Nigeria’s economic reform agenda is drawing global recognition, with the World Trade Organization’s Director-General, Dr. Ngozi Okonjo-Iweala, commending President Bola Tinubu for steering the nation economy toward stability. Last week, her visit to the State House after the launch of a Women Exporters in Digital Economy (WEIDE) fund – a $50 million programme designed to empower women-led businesses in Nigeria and other developing countries, marked a deliberate shift toward inclusive growth. Enam Obiosio gives us the insights of the event.
The Director-General (DG) of the World Trade Organization (WTO), Dr. Ngozi Okonjo-Iweala, has thrown her weight behind President Bola Tinubu’s economic reforms, describing them as steps in the right direction toward stabilizing Nigeria’s economy.
Speaking to State House correspondents after a courtesy visit to the President at the State House, Dr. Okonjo-Iweala commended the administration for laying a stable foundation, which she said is essential for growth. “You cannot really improve an economy unless it is stable. So, the President and his team deserve credit for achieving that stability,” she stated.
While lauding the reforms so far, Dr. Okonjo-Iweala stressed the importance of the next phase – expanding growth and building social safety nets to cushion the short-term impact of the reforms on citizens.
“What is needed next is growth,” she said. “We need to put in place social safety nets so people feeling the pinch of the reforms can weather the hardship. Then we must grow the economy to create more jobs and put more money in people’s pockets.”
The visit coincided with the launch of a landmark initiative – the Women Exporters in Digital Economy (WEIDE) Fund – a $50 million programme designed to empower women-led businesses in Nigeria and other developing countries.

Empowering Women, Boosting the Economy
The fund, jointly managed by the WTO and the International Trade Centre (ITC), aims to give women entrepreneurs access to finance, training, and global markets. Nigeria emerged as one of only four countries worldwide to participate in the pilot phase.
From a pool of 67,000 applicants, 146 Nigerian women were selected for direct funding and business support. Sixteen of them, under the “booster track,” will receive up to $30,000 each, alongside 18 months of technical assistance to scale their existing businesses. The remaining 130 women, on the “discovery track,” will get $5,000 each plus a year of training to grow their enterprises.
The beneficiaries span sectors including beauty, food and beverages, agriculture, IT, and agro-processing – with Nigeria designated as the flagship country for the initiative.
First Lady, Mrs. Oluremi Tinubu, represented at the launch by Mrs. Nana Shettima, wife of the Vice President, described the programme as a powerful tool to strengthen women’s participation in trade and the digital economy.
Honourable Minister of Industry, Trade, and Investment, Dr. Jumoke Oduwole, underscored that women-led exporters are key drivers of Nigeria’s economy. She said that the ministry is working with global partners to accelerate market access for such businesses, positioning them as digital trade champions under the African Continental Free Trade Area (AfCFTA) – a move aligned with Nigeria’s target of becoming a $1 trillion economy by 2030.
The Executive Director of the Nigerian Export Promotion Council (NEPC), Mrs. Nonye Ayeni, outlined the broader ambition of the WEIDE programme – to empower 10,000 women-owned export-ready businesses by 2030, open international markets to 3,000 women-led small, medium enterprises (SMEs) by 2027, and deliver grassroots export training in every state.

- SHORT PROBLEM 1
In the article on Nigeria's economic reforms, copy the passage from "The visit coincided" up to and including "other developing countries.".
- SHORT PROBLEM 2
Write the next part of the article on Nigeria's economic reforms and the WEIDE fund, picking up after its final sentence.
The entries after this point come from a separate source.

- SUPPLIED RECORDS
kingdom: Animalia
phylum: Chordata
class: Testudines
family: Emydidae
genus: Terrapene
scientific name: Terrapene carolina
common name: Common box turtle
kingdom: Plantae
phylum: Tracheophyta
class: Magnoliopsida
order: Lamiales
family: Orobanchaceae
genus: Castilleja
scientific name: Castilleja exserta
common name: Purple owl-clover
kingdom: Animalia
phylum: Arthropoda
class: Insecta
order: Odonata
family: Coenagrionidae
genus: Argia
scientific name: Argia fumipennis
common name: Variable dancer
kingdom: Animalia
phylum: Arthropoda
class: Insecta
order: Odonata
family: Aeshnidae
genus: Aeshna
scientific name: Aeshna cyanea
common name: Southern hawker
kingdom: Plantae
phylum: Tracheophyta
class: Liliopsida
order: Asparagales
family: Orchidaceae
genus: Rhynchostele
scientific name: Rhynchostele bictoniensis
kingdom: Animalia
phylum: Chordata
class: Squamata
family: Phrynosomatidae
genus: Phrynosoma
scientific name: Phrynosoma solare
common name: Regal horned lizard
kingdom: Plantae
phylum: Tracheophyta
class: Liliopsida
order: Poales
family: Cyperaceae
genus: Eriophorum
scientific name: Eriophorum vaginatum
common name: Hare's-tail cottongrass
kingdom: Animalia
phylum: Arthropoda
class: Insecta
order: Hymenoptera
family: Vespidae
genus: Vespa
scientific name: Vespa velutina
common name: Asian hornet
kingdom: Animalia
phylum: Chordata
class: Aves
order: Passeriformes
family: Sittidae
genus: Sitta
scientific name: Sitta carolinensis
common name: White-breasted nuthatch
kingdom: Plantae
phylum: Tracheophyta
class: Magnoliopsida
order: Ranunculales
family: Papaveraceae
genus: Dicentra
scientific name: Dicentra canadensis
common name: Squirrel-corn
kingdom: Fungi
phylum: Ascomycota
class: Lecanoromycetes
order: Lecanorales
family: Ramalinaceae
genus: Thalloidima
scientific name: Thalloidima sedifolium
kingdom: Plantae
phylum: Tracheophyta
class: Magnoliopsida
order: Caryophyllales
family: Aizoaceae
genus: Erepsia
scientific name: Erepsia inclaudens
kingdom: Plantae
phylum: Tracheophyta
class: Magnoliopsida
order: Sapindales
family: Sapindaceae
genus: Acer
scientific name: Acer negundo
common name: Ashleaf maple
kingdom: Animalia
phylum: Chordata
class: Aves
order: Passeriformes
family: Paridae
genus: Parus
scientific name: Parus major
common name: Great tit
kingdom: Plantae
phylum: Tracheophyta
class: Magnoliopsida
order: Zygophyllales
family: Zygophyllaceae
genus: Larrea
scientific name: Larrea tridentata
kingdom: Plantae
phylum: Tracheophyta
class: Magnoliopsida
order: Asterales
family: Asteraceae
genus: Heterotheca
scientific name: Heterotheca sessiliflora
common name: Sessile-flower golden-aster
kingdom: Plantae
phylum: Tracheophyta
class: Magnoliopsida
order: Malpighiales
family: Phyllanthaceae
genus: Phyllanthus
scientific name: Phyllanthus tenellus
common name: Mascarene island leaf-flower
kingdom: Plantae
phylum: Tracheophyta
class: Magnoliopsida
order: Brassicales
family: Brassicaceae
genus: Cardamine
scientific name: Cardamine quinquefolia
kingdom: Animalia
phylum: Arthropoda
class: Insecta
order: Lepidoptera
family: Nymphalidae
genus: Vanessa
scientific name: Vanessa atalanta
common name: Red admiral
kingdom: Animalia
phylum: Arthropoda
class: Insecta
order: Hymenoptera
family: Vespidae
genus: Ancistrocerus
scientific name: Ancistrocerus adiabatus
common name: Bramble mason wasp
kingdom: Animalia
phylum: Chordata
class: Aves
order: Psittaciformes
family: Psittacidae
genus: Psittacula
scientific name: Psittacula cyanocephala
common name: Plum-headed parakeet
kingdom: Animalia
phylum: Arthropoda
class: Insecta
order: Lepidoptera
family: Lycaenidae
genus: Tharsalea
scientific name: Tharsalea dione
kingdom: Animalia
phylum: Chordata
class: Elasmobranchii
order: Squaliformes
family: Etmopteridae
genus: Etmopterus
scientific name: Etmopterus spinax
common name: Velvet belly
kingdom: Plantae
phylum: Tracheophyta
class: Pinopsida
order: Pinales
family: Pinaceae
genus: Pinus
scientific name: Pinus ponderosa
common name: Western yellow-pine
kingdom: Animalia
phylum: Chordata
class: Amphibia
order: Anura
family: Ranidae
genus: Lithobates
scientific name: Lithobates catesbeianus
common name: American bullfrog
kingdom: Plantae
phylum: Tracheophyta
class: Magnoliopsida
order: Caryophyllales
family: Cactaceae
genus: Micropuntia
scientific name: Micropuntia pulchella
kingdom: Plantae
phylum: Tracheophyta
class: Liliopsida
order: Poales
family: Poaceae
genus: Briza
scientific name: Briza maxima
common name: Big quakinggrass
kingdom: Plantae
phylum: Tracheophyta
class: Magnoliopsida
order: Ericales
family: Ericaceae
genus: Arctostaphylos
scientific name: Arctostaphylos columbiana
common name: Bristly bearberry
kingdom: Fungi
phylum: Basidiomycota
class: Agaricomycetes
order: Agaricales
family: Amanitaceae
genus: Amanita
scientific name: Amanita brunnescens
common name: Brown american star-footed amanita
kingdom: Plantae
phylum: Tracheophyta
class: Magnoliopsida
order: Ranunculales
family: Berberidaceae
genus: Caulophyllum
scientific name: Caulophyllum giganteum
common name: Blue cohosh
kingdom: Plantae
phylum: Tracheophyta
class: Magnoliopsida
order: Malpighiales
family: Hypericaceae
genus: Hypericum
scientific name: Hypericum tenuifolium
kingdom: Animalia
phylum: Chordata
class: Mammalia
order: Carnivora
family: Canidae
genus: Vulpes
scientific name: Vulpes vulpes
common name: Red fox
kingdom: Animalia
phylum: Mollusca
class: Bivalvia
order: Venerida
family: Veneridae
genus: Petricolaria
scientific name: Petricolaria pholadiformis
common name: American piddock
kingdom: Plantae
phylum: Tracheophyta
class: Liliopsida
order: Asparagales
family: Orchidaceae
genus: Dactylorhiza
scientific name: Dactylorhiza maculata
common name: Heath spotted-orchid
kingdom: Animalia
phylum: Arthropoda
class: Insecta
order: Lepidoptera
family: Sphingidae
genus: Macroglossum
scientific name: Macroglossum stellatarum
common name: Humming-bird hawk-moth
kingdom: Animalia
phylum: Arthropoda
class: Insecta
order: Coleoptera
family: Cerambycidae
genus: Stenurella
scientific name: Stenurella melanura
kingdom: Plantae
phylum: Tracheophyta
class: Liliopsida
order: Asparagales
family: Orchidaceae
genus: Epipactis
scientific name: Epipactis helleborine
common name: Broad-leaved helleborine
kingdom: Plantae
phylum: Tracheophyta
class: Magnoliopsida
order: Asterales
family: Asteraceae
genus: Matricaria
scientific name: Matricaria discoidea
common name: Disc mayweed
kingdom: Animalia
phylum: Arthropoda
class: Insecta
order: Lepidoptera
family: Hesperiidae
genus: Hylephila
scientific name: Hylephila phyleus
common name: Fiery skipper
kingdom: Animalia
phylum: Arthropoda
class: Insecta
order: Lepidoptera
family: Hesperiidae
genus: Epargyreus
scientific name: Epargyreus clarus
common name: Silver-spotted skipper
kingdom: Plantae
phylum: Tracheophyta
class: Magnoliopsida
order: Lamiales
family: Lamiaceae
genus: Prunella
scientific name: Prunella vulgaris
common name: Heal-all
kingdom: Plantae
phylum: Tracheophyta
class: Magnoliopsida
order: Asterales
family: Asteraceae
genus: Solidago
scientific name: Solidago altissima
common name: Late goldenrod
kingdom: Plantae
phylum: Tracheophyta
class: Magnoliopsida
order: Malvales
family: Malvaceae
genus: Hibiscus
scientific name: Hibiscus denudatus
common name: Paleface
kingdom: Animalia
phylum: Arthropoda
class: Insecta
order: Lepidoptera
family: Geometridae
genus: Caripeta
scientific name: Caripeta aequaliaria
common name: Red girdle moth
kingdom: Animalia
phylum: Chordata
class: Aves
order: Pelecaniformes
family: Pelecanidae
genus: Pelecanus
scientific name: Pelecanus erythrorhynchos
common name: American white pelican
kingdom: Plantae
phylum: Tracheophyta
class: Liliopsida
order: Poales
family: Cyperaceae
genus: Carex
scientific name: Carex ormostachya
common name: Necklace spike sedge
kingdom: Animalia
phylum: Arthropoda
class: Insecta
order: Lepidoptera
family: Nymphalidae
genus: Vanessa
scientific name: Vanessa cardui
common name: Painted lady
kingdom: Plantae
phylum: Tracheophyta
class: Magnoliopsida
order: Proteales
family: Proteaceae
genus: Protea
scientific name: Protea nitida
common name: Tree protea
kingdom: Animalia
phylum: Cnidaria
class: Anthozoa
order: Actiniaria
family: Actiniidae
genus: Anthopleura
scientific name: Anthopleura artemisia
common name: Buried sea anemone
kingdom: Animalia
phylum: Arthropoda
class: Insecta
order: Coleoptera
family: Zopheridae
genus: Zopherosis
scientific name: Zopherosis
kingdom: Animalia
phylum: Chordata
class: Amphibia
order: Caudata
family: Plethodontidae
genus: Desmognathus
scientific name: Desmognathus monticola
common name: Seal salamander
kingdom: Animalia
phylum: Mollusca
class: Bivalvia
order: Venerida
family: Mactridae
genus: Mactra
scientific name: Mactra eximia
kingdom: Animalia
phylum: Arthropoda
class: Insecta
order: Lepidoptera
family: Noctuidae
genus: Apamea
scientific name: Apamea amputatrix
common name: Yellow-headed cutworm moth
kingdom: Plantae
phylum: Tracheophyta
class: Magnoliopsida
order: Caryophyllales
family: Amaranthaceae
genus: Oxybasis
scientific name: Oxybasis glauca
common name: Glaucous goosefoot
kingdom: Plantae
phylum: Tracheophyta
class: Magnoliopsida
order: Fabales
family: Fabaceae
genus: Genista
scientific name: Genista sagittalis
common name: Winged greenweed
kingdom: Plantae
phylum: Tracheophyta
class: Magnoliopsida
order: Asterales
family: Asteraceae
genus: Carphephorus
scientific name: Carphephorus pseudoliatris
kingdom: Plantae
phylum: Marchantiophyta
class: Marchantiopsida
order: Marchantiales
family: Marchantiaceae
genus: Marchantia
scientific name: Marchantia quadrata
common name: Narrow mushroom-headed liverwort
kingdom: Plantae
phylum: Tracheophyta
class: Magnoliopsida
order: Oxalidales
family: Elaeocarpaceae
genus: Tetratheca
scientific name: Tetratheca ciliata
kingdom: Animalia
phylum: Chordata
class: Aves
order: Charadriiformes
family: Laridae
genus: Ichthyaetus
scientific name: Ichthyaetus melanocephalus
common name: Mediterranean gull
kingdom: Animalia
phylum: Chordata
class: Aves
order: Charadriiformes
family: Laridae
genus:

- TASK ANSWER 1
The visit coincided with the launch of a landmark initiative – the Women Exporters in Digital Economy (WEIDE) Fund – a $50 million programme designed to empower women-led businesses in Nigeria and other developing countries.

- TASK ANSWER 2
Aligning Trade, Reform, and Inclusion
For the President Tinubu administration, the WTO’s endorsement and the launch of WEIDE reflect a convergence of economic reform and inclusive growth. By pairing macroeconomic stability with targeted initiatives for women entrepreneurs, the government aims to show that reform is not just about numbers, but about real opportunities for citizens.
As Okonjo-Iweala noted, stability is the first step. Growth – and the inclusive policies to sustain it – must follow.
Reforms Deliver Consistent Economic Growth
On the same note, the federal government says its reform-driven policies are beginning to yield visible results, with the Nigerian economy posting consistent growth despite global headwinds.
Mr. Wale Edun, Honourable Minister of Finance and Coordinating Minister of the Economy, told the media men in Abuja that gross revenues jumped by 37.4% in the first half of 2025. He credited this leap to fiscal discipline, structural reforms, and a clear focus on private sector-led growth under President Tinubu.
According to him, the medium-term ambition is to push annual gross domestic product (GDP) growth to 7%. This, he explained, would be fuelled by investment-friendly policies, new jobs, and better household incomes.
States Spend More, Grow More
One of the clearest indicators of progress, Mr. Edun said, is the improved fiscal health of state governments. Their combined balance rose from 1.8% of GDP in 2023 to 3.1% this year, translating into a surplus of N7.1 trillion compared to N2.8 trillion previously. This, in turn, has driven higher capital spending in infrastructure and services across the country.
Oil, Gas, and Power Getting a Boost
Mr. Edun noted that Nigeria’s oil sector, while producing below the 2.06 million barrels per day budget benchmark, has maintained compliance with OPEC quotas. The average output of 1.67 million barrels per day in H1 2025 came at a global average price of $67 per barrel.
The power sector, according to him, has recorded a rare milestone – no national grid collapse so far this year. Noting that the government has also secured approval to clear N4 trillion in legacy electricity debts. He equally noted that Nigeria is further tapping into the World Bank and AfDB-backed ‘Mission 300’ programme to expand electricity access for industries and communities, spurring growth in manufacturing and agro-processing.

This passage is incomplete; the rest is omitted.